Normalize difference and make it cool! Everyone should learn about stigma and how to control it to the best of your abilities. You can even make it work for you. 

How has Eye to Eye played a role in your life and how did it lead you to Understood?

Eye to Eye in many ways has shaped my career. It showed me that it was my duty to give back and lift up this community in any way that I could. Your individual success is so much more satisfying when you are able to empower others like you in the process.

Julia Wakin, Communications

Can you talk about the role that stigma has played in your personal journey?

Having a difference that is physically invisible has made me keenly aware of and sensitive to the unique nature of each individual. 

Assumptions are often made and prejudices are formed due to the sheer fact that I have a learning difference. It is tiring and can affect my confidence levels. The stigma will never be easy, but I grew to understand the absurdity of it and value the importance of knowing a person’s story. 
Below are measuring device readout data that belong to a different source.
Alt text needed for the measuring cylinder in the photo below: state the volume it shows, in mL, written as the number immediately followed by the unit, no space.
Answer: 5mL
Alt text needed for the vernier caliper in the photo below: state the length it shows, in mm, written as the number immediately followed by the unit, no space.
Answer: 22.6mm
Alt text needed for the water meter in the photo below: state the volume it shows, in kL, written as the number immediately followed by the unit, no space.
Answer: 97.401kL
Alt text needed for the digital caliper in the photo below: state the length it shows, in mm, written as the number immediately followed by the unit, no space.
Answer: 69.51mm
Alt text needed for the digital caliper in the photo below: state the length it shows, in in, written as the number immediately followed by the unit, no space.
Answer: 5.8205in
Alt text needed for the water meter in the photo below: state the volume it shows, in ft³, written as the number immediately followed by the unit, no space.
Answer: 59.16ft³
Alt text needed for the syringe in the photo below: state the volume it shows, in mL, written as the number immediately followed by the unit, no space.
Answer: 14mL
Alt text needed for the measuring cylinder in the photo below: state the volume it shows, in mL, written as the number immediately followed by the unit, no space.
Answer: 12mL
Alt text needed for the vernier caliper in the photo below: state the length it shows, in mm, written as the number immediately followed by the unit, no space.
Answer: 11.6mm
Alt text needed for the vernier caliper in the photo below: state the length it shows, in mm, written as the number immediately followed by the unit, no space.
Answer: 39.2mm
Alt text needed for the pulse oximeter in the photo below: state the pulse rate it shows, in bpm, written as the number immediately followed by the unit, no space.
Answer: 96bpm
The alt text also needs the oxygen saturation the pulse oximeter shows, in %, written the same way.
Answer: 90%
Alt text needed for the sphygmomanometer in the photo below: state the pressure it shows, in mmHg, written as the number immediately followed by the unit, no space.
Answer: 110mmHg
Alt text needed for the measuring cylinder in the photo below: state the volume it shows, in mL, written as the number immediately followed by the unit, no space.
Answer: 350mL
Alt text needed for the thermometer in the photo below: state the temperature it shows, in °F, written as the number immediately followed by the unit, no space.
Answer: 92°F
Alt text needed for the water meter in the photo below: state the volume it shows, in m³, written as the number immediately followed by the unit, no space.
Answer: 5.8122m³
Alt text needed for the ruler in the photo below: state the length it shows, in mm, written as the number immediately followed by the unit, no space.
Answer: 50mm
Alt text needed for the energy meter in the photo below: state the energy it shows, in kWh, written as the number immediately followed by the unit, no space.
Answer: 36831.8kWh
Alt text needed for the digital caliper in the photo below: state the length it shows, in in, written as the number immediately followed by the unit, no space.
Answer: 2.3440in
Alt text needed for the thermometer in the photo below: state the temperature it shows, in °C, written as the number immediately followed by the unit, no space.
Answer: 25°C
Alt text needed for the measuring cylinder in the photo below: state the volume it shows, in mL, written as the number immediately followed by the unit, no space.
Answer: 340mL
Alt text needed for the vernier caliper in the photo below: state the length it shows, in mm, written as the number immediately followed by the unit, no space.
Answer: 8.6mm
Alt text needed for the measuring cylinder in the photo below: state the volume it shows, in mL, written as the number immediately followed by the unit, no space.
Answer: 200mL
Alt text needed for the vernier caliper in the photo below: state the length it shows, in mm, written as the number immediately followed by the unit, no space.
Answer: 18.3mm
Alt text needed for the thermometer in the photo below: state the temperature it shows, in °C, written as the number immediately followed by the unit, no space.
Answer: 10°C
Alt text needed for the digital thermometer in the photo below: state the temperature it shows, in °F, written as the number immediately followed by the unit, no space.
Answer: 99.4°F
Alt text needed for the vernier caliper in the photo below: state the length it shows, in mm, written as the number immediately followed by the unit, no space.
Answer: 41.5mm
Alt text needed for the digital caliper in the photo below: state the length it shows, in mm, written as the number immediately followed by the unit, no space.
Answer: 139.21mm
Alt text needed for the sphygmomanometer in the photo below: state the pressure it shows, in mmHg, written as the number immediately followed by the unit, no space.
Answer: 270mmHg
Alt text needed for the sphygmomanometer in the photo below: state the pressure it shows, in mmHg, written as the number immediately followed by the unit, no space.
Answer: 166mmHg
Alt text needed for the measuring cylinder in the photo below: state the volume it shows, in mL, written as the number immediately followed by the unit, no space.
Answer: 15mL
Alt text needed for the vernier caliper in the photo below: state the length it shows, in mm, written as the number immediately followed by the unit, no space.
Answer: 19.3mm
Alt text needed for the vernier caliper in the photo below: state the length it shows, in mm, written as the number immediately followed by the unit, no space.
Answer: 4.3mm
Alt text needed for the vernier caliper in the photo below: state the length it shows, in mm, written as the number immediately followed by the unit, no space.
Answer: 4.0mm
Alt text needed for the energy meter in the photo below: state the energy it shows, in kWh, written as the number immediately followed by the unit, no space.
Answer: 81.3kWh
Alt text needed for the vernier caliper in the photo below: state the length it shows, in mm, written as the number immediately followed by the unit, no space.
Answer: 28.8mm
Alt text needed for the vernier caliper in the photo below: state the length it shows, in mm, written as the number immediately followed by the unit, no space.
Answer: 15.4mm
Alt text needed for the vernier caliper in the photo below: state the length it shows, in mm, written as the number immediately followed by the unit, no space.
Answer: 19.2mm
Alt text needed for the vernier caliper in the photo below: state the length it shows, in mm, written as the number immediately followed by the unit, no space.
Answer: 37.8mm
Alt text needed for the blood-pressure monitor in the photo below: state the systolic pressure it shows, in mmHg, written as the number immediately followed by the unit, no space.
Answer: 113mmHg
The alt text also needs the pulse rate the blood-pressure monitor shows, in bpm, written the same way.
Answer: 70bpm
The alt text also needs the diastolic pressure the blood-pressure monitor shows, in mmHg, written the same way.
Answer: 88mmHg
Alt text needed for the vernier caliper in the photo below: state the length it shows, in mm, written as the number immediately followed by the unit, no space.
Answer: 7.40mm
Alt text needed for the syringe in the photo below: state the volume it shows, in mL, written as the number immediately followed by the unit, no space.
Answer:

At Understood we are shaping the world for difference, which in part means eradicating stigma for people with learning and thinking differences. What do you think people can do to help?

The first step to eradicating stigma is acceptance and celebration.

To do this, we must understand the value of listening with intent, sincerity, and compassion. By addressing inaccuracies, we can shape the world to arrive at a more powerful level of acceptance where individuals are not seen as deficient, but rather, capable because of the challenges they conquer every day.

How has Eye to Eye played a role in your life and how did it lead you to Understood?

Being a chapter leader at Eye to Eye taught me so much more than just how to advocate for myself and the power of difference. It taught me how to get through the negatives in life, deal with them and use them to grow personally. 

Being a part of the Learning Disability community has inspired me to empower others to know and celebrate their strengths, while not being embarrassed to improve weaknesses. This is exactly what led me to the community at Understood. 

Strike Out Stigma Week was March 1–7, 2021.